— TRY IT —
Print each record below exactly as it appears.

— Saved entries —
= Beginning of Section =

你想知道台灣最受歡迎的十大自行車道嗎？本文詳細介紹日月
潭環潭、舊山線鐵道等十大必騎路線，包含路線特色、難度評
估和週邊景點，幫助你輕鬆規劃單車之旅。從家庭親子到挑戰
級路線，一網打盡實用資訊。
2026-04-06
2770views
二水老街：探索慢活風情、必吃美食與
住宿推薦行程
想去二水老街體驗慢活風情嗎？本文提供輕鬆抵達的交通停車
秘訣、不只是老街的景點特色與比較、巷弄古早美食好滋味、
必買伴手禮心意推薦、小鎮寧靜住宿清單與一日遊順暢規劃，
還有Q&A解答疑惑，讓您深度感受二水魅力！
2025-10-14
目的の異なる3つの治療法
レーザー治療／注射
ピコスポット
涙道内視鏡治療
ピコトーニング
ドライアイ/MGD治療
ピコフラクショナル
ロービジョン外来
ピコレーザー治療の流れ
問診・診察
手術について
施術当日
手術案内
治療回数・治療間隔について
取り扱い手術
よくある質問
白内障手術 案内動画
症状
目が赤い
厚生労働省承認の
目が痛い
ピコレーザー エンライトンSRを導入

= End of Section =

— ANSWER BOX —
你想知道台灣最受歡迎的十大自行車道嗎？本文詳細介紹日月
潭環潭、舊山線鐵道等十大必騎路線，包含路線特色、難度評
估和週邊景點，幫助你輕鬆規劃單車之旅。從家庭親子到挑戰
級路線，一網打盡實用資訊。
2026-04-06
2770views
二水老街：探索慢活風情、必吃美食與
住宿推薦行程
想去二水老街體驗慢活風情嗎？本文提供輕鬆抵達的交通停車
秘訣、不只是老街的景點特色與比較、巷弄古早美食好滋味、
必買伴手禮心意推薦、小鎮寧靜住宿清單與一日遊順暢規劃，
還有Q&A解答疑惑，讓您深度感受二水魅力！
2025-10-14
目的の異なる3つの治療法
レーザー治療／注射
ピコスポット
涙道内視鏡治療
ピコトーニング
ドライアイ/MGD治療
ピコフラクショナル
ロービジョン外来
ピコレーザー治療の流れ
問診・診察
手術について
施術当日
手術案内
治療回数・治療間隔について
取り扱い手術
よくある質問
白内障手術 案内動画
症状
目が赤い
厚生労働省承認の
目が痛い
ピコレーザー エンライトンSRを導入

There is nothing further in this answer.